(Questions):
1. In the article on the fourth-quarter GDP revision, how many days did the federal government shutdown last?
2. Continue the article on the fourth-quarter GDP revision, picking up right after its final sentence.

··· Extract

The U.S. economy grew at just 0.5% in the final quarter of 2025, the Bureau of Economic Analysis confirmed in its third and final GDP estimate released in late March 2026. That figure is down sharply from the 1.4% advance reading published in January and the 0.7% second estimate that followed, a nearly full-percentage-point downward revision across three releases that is unusually large by historical standards.
The revision landed on Wall Street like a cold splash of water. Major indexes sold off on the day of the release, Treasury yields dropped as traders moved into safer assets, and the word that many investors had hoped to retire from the conversation came roaring back: stagflation.
Why the revisions were so large
A prolonged federal government shutdown, which the Associated Press reported lasted 43 days (note: the linked article’s URL slug references additional topics and may have been updated since original publication), disrupted the normal flow of data that feeds into GDP calculations. Surveys were delayed, administrative records arrived late, and the BEA was forced to build its earlier estimates on incomplete inputs. As the missing data trickled in after the government reopened, the picture darkened considerably.

······
··· Dataset excerpts

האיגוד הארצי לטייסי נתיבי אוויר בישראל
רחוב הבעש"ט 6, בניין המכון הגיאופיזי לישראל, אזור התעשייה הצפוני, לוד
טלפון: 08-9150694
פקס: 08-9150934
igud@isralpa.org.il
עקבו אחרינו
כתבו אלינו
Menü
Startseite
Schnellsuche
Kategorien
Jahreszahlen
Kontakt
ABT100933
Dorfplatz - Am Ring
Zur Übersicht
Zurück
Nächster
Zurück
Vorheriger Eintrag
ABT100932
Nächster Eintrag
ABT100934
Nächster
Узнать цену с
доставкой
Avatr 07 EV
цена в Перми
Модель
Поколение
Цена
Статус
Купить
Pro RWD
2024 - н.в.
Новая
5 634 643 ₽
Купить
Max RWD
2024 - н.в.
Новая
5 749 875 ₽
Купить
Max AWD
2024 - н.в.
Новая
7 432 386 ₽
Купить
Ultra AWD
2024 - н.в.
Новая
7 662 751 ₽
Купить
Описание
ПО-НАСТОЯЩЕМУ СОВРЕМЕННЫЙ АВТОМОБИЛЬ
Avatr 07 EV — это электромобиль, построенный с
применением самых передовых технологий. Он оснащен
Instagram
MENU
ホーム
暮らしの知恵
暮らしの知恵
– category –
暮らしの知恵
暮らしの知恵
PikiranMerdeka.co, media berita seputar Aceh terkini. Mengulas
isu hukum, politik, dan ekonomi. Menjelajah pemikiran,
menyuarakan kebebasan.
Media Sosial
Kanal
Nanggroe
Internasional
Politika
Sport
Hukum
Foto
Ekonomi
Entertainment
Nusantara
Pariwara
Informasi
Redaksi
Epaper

······

(Answers to this exercise):
1. 43 days

2.
The BEA acknowledged the disruption, issuing advisories about changes to its release schedule once operations resumed. GDP estimates depend on a cascade of underlying figures, from retail sales surveys to trade data to government spending records. When those inputs arrive late, early estimates carry more uncertainty and revisions tend to run larger than normal.
But data disruptions alone do not explain a 0.5% growth rate. Consumer spending, which accounts for roughly two-thirds of GDP, weakened as households contended with prices rising faster than wages. Grocery bills, rent, and borrowing costs all climbed while paychecks failed to keep pace, and families responded by pulling back on discretionary purchases. That pullback fed directly into slower output.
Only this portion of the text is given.